*** Listed records
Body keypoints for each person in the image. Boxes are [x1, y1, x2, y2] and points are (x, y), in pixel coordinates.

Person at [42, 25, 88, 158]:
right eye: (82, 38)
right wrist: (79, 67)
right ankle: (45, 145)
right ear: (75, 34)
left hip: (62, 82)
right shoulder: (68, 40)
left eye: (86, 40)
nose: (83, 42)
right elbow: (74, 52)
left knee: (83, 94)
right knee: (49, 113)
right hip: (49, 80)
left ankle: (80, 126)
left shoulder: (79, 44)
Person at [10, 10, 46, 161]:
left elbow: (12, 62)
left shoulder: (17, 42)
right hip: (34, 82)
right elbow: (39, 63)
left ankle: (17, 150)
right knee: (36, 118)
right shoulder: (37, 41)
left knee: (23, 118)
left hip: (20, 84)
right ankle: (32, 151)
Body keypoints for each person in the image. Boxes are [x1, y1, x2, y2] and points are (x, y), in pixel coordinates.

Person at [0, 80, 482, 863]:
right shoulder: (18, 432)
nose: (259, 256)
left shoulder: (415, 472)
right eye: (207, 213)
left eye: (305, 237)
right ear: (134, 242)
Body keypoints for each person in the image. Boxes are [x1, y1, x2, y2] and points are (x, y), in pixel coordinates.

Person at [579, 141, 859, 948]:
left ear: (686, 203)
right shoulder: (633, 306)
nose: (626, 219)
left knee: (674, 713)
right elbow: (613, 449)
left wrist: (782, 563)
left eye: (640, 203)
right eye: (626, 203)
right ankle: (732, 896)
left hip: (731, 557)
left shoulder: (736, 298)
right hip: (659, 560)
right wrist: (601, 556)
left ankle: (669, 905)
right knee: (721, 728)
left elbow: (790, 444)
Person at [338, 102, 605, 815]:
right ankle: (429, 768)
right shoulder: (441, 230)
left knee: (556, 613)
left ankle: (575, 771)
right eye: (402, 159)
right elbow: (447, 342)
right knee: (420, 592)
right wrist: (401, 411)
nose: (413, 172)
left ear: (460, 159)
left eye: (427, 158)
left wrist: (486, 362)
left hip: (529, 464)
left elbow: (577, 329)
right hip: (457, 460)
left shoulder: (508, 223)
******
• Directions for this task: Could you set down, word for word, only the lines above from the line with "right hip: (49, 80)" to the line with "right ankle: (32, 151)", including both?

• Answer section:
right hip: (49, 80)
left ankle: (80, 126)
left shoulder: (79, 44)
Person at [10, 10, 46, 161]:
left elbow: (12, 62)
left shoulder: (17, 42)
right hip: (34, 82)
right elbow: (39, 63)
left ankle: (17, 150)
right knee: (36, 118)
right shoulder: (37, 41)
left knee: (23, 118)
left hip: (20, 84)
right ankle: (32, 151)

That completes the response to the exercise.